Een van de belangrijkste onderwerpen van zo’n ouderschapsplan is de zorgregeling. Waar gaan de kinderen wonen en wie van de ouders neemt de zorg voor de kinderen voor zijn/haar rekening? Ieder de helft of de ene ouder toch iets meer dan de ander? Het komt steeds vaker voor dat ouders de zorg over hun kinderen 50/50 willen verdelen na de scheiding. Zo’n regeling wordt een co-ouderschapsregeling genoemd. Overigens wil dat niet per se zeggen dat de kinderen dan de ene week bij de ene ouder verblijven en de andere week bij de andere ouder. Wel verblijven de kinderen dan (ongeveer) de helft van de tijd bij ieder van de ouders.
Er is geen “standaard” regeling. In de wet staat niets over de invulling van het contact van ouders met hun kinderen na scheiding. Het is dus niet zo dat co-ouderschap de norm is. Een weekend per 14 dagen is dat evenmin. Wettelijk gezien ligt alleen vast dat een kind recht heeft op een gelijkwaardige verzorging en opvoeding door de ouders. Dat laatste wil overigens niet zeggen dat je als ouder per definitie aanspraak kunt maken op een 50/50 verdeling, maar alleen dat je als ouders in beginsel gelijke rechten hebt. Het gaat er vooral om dat beide ouders de ouderlijke verantwoordelijkheden op gelijk niveau dragen, met respect voor elkaars rol in het leven van het kind. Ouders dienen elkaar een volwaardige rol in het leven van het kind te gunnen en het kind en elkaar daarin te ondersteunen.
Hoewel een co-ouderschapsregeling na scheiding steeds vaker voorkomt, is zo’n regeling niet altijd wenselijk of haalbaar. Of een co-ouderschap in het belang is van de kinderen, hangt af van diverse factoren. Vereist is in ieder geval dat de ouders na scheiding niet al te ver uit elkaar wonen en natuurlijk is het ook de bedoeling dat ouders nog behoorlijk met elkaar kunnen communiceren. Dat neemt niet weg dat er geen echte “vereisten” zijn waaraan voldaan moet zijn om een co-ouderschap af te kunnen spreken.

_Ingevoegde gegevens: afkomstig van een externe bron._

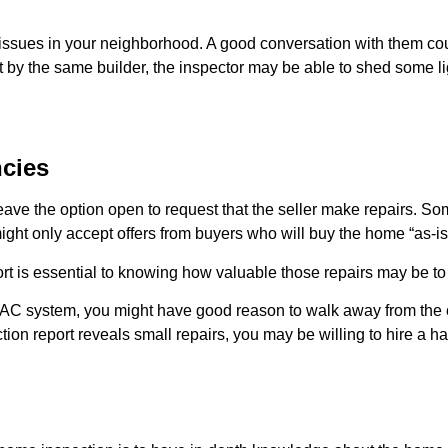
f issues in your neighborhood. A good conversation with them c
t by the same builder, the inspector may be able to shed some lig
cies
ve the option open to request that the seller make repairs. Some
ght only accept offers from buyers who will buy the home “as-is
rt is essential to knowing how valuable those repairs may be to 
AC system, you might have good reason to walk away from the cont
ction report reveals small repairs, you may be willing to hire 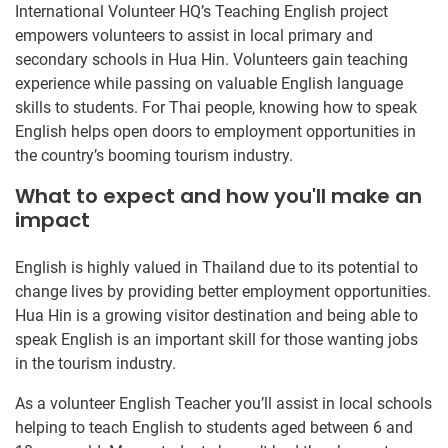
International Volunteer HQ’s Teaching English project
empowers volunteers to assist in local primary and
secondary schools in Hua Hin. Volunteers gain teaching
experience while passing on valuable English language
skills to students. For Thai people, knowing how to speak
English helps open doors to employment opportunities in
the country’s booming tourism industry.
What to expect and how you'll make an
impact
English is highly valued in Thailand due to its potential to
change lives by providing better employment opportunities.
Hua Hin is a growing visitor destination and being able to
speak English is an important skill for those wanting jobs
in the tourism industry.
As a volunteer English Teacher you’ll assist in local schools
helping to teach English to students aged between 6 and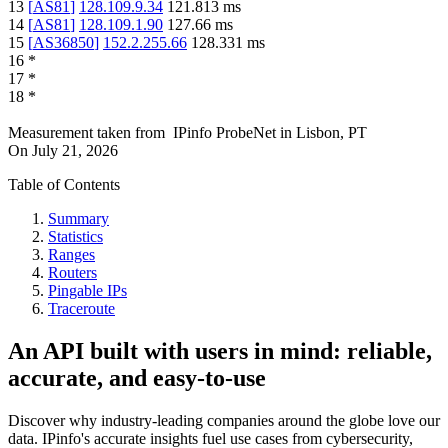
13
[
AS81
]
128.109.9.34
121.813
ms
14
[
AS81
]
128.109.1.90
127.66
ms
15
[
AS36850
]
152.2.255.66
128.331
ms
16
*
17
*
18
*
Measurement taken from
IPinfo ProbeNet
in
Lisbon, PT
On
July 21, 2026
Table of Contents
Summary
Statistics
Ranges
Routers
Pingable IPs
Traceroute
An API built with users in mind: reliable,
accurate, and easy-to-use
Discover why industry-leading companies around the globe love our
data. IPinfo's accurate insights fuel use cases from cybersecurity,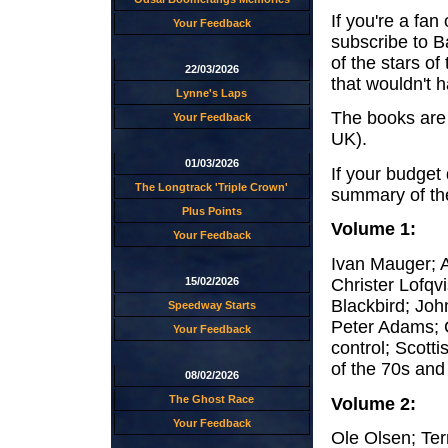
If you're a fa
Your Feedback
subscribe to Ba
of the stars o
22/03/2026
that wouldn't 
Lynne's Laps
The books are 
Your Feedback
UK).
01/03/2026
If your budget 
The Longtrack 'Triple Crown'
summary of the
Plus Points
Volume 1:
Your Feedback
Ivan Mauger; 
Christer Lofqvi
15/02/2026
Blackbird; Joh
Speedway Starts
Peter Adams; G
Your Feedback
control; Scot
of the 70s and
08/02/2026
The Ghost Race
Volume 2:
Your Feedback
Ole Olsen; Ter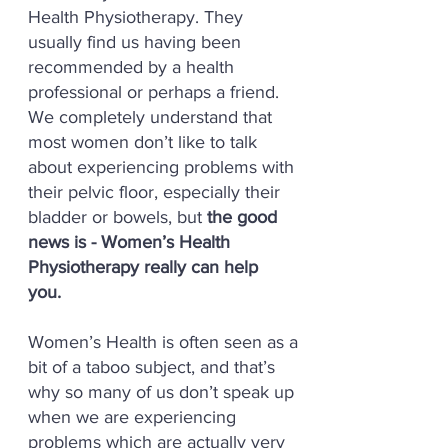
Health Physiotherapy. They
usually find us having been
recommended by a health
professional or perhaps a friend.
We completely understand that
most women don’t like to talk
about experiencing problems with
their pelvic floor, especially their
bladder or bowels, but
the good
news is - Women’s Health
Physiotherapy really can help
you.
Women’s Health is often seen as a
bit of a taboo subject, and that’s
why so many of us don’t speak up
when we are experiencing
problems which are actually very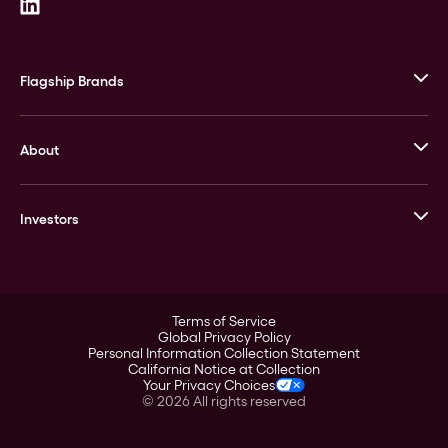
Flagship Brands
JM Bullion
About
Stack’s Bowers Galleries
GOVMINT
Corporate History
Goldline
Investors
Leadership
A-Mark
Credit Card
Investor Overview
LPM
Products
Financial Information
Careers
Stock Data
Terms of Service
ESG
Global Privacy Policy
SEC Filings
Personal Information Collection Statement
Contact
California Notice at Collection
Corporate Governance
Your Privacy Choices
Rebrand
©
2026
All rights reserved
Stockholder Assistance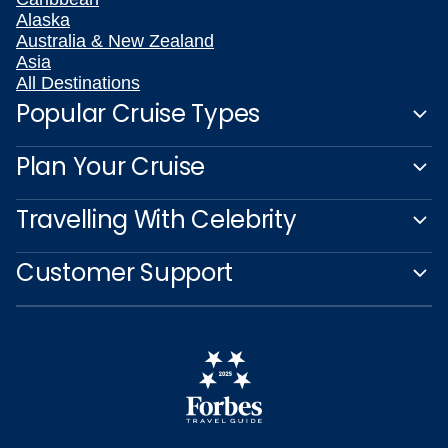
Alaska
Australia & New Zealand
Asia
All Destinations
Popular Cruise Types
Plan Your Cruise
Travelling With Celebrity
Customer Support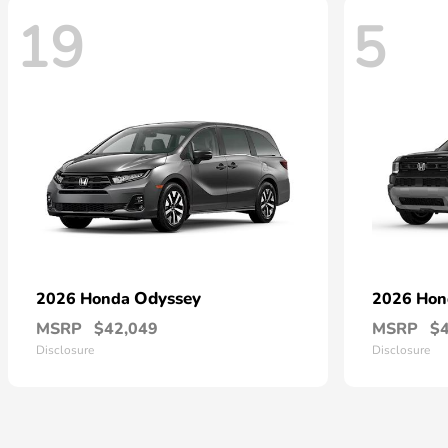
19
5
Odyssey
2026 Honda
2026 Ho
MSRP
$42,049
MSRP
$
Disclosure
Disclosure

Dat komt doordat deze regeling geen wettelijke grondslag heeft, maar simpelweg in de praktijk is ontstaan, omdat er tegenwoordig veel minder vaak sprake is van een ouder die werkt en een ouder die voor de kinderen zorgt. Hoewel het nog steeds zo is dat moeders over het algemeen vaker parttime werken, is het een gegeven dat vaders zowel tijdens het huwelijk als daarna een veel actievere rol spelen dan vroeger. En zo hoort het!